Directions for this task
Render the records below as a Markdown table with the columns Row and Text, one numbered row per line of text. Omit blank lines and the pictures.

'''

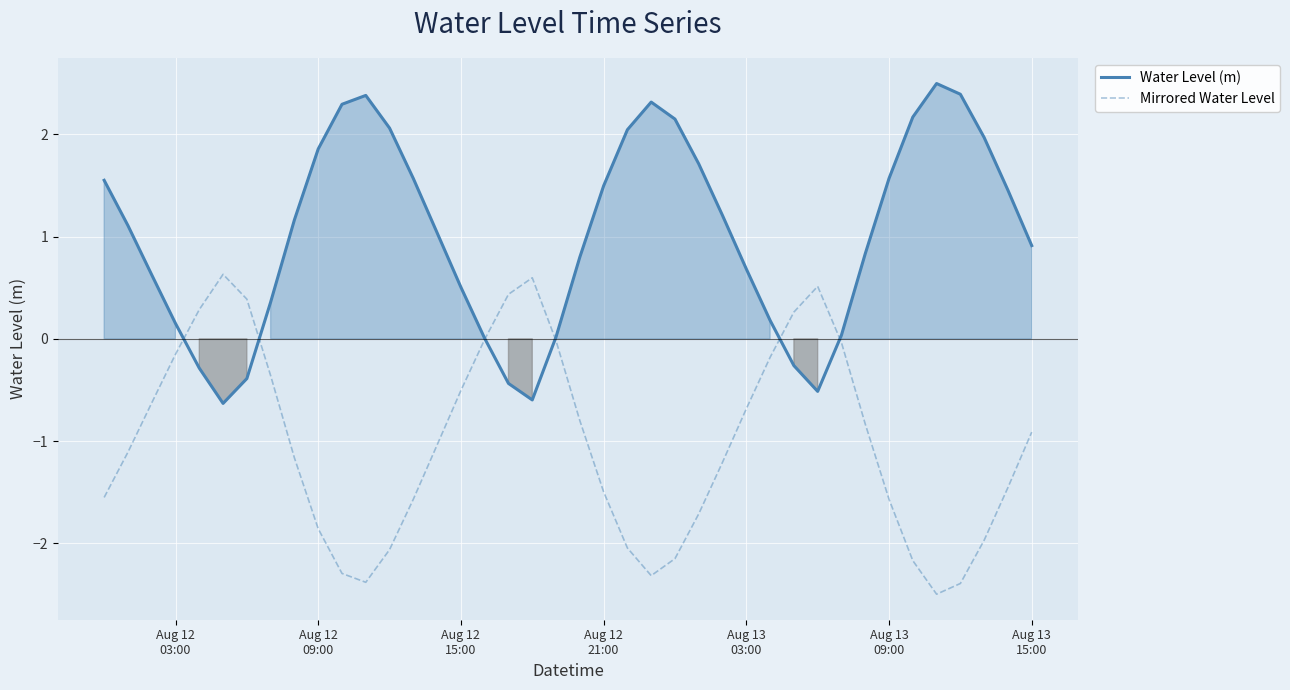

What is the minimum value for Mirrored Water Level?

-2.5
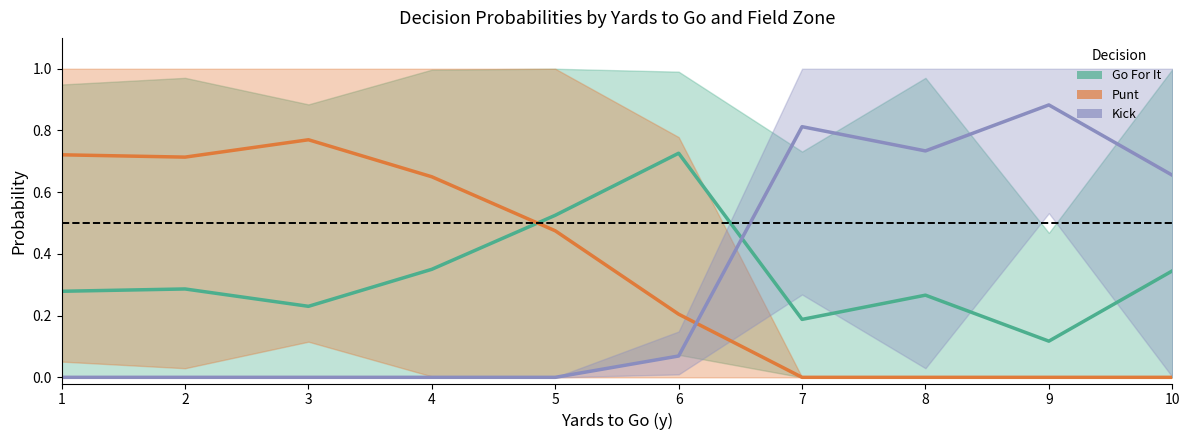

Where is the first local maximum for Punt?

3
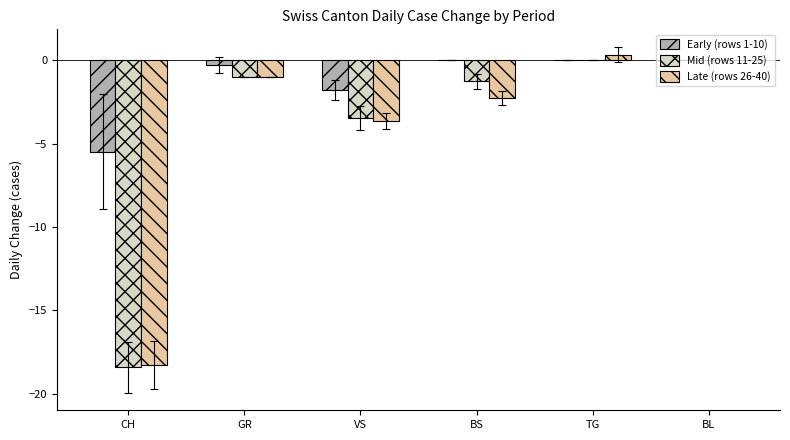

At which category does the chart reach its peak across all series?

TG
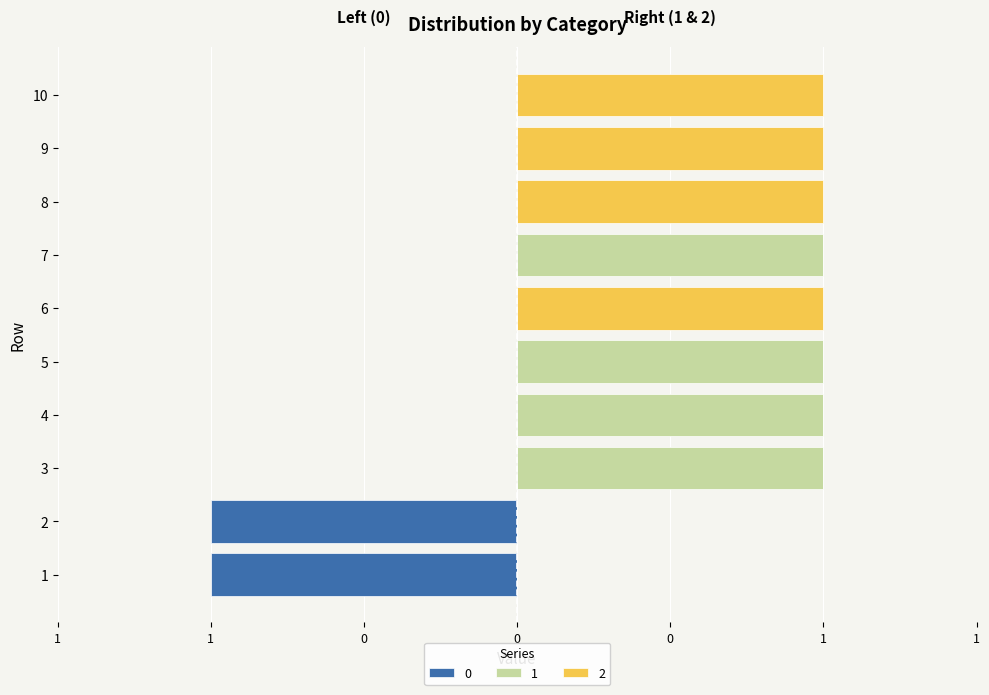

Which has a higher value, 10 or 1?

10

'''

Task result
| Row | Text |
|---|---|
| 1 | What is the minimum value for Mirrored Water Level? |
| 2 | -2.5 |
| 3 | Where is the first local maximum for Punt? |
| 4 | 3 |
| 5 | At which category does the chart reach its peak across all series? |
| 6 | TG |
| 7 | Which has a higher value, 10 or 1? |
| 8 | 10 |